**PROBLEM DESCRIPTION:** What is needed is a faithful copy of all the entries, with no pictures in it.

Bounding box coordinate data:
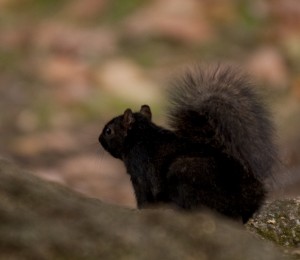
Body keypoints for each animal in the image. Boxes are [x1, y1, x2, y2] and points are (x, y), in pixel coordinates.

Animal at [99, 65, 278, 223]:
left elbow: (144, 197)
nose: (99, 139)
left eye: (108, 131)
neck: (142, 136)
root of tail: (244, 197)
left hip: (184, 173)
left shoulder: (140, 172)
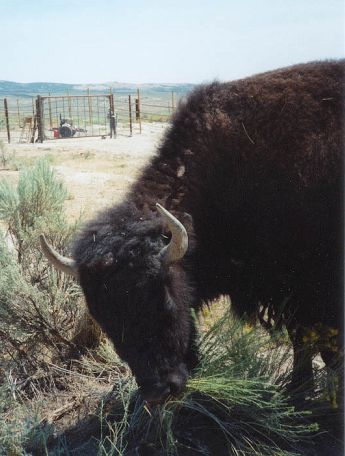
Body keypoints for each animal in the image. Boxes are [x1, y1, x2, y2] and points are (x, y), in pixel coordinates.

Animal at [39, 59, 342, 402]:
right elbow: (304, 341)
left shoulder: (306, 290)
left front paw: (301, 393)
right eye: (104, 318)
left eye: (163, 299)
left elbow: (311, 343)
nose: (160, 389)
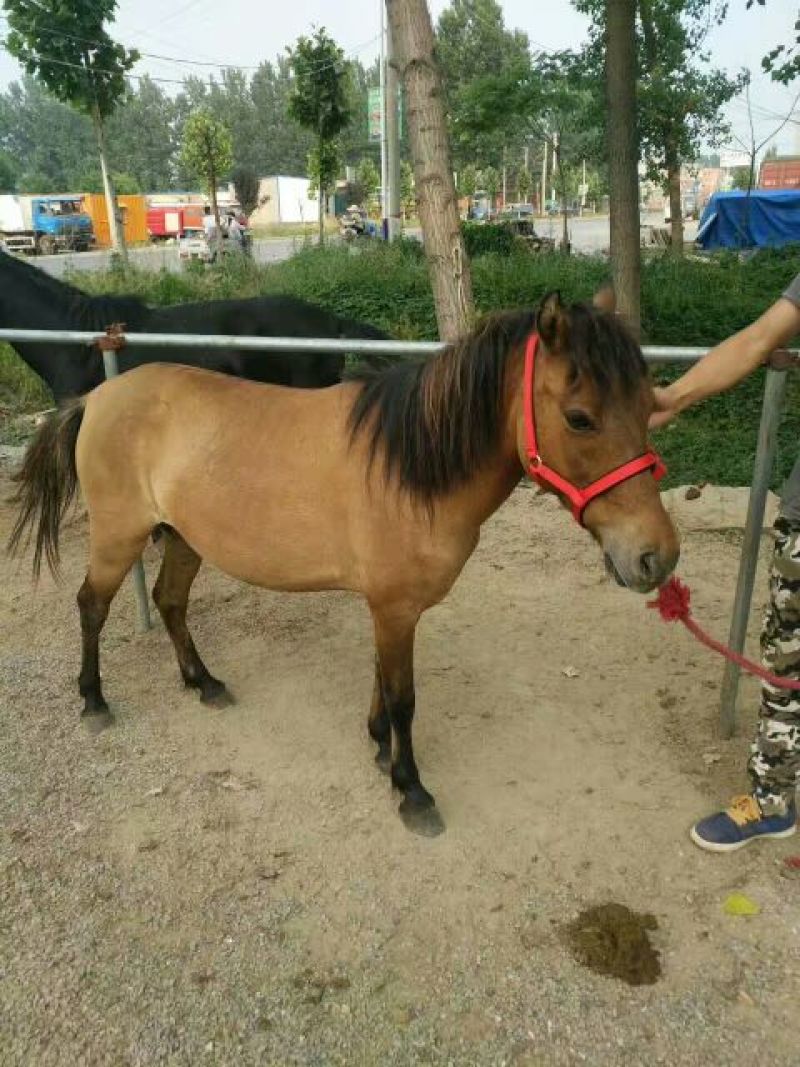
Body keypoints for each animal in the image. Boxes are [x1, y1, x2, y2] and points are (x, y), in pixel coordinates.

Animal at [8, 289, 680, 836]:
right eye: (579, 418)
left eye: (649, 405)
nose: (657, 556)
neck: (411, 468)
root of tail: (97, 396)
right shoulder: (395, 608)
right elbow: (404, 696)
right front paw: (411, 790)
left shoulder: (388, 609)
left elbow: (382, 682)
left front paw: (380, 748)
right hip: (119, 536)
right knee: (92, 606)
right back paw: (94, 702)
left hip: (182, 537)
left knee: (171, 602)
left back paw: (205, 684)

**FINAL ANSWER:**
Body keypoints for each animal in the image. Boxes are [x1, y1, x2, y2] and points are (x, y), in pixel coordinates.

Animal at [99, 65, 278, 223]:
left elbow: (144, 197)
nose: (99, 139)
left eye: (108, 131)
neck: (142, 136)
root of tail: (244, 197)
left hip: (184, 173)
left shoulder: (140, 172)
Body keypoints for each animal in the image. Boxes are [x1, y1, x2, y2] and points are (x, y), in pixel coordinates.

Animal at [39, 59, 342, 402]:
right elbow: (304, 341)
left shoulder: (306, 290)
left front paw: (301, 393)
right eye: (104, 318)
left eye: (163, 299)
left elbow: (311, 343)
nose: (160, 389)
Body keypoints for each animal in the image. Boxes are [x1, y1, x2, y2] and points are (x, y), in pixel coordinates.

Animal at [8, 289, 680, 836]:
right eye: (579, 418)
left eye: (649, 405)
nose: (657, 556)
neck: (411, 468)
root of tail: (97, 396)
right shoulder: (395, 608)
right elbow: (404, 696)
right front paw: (411, 790)
left shoulder: (388, 609)
left elbow: (382, 682)
left front paw: (380, 748)
right hip: (119, 536)
right knee: (92, 606)
right back paw: (94, 702)
left hip: (182, 537)
left knee: (171, 602)
left back paw: (205, 684)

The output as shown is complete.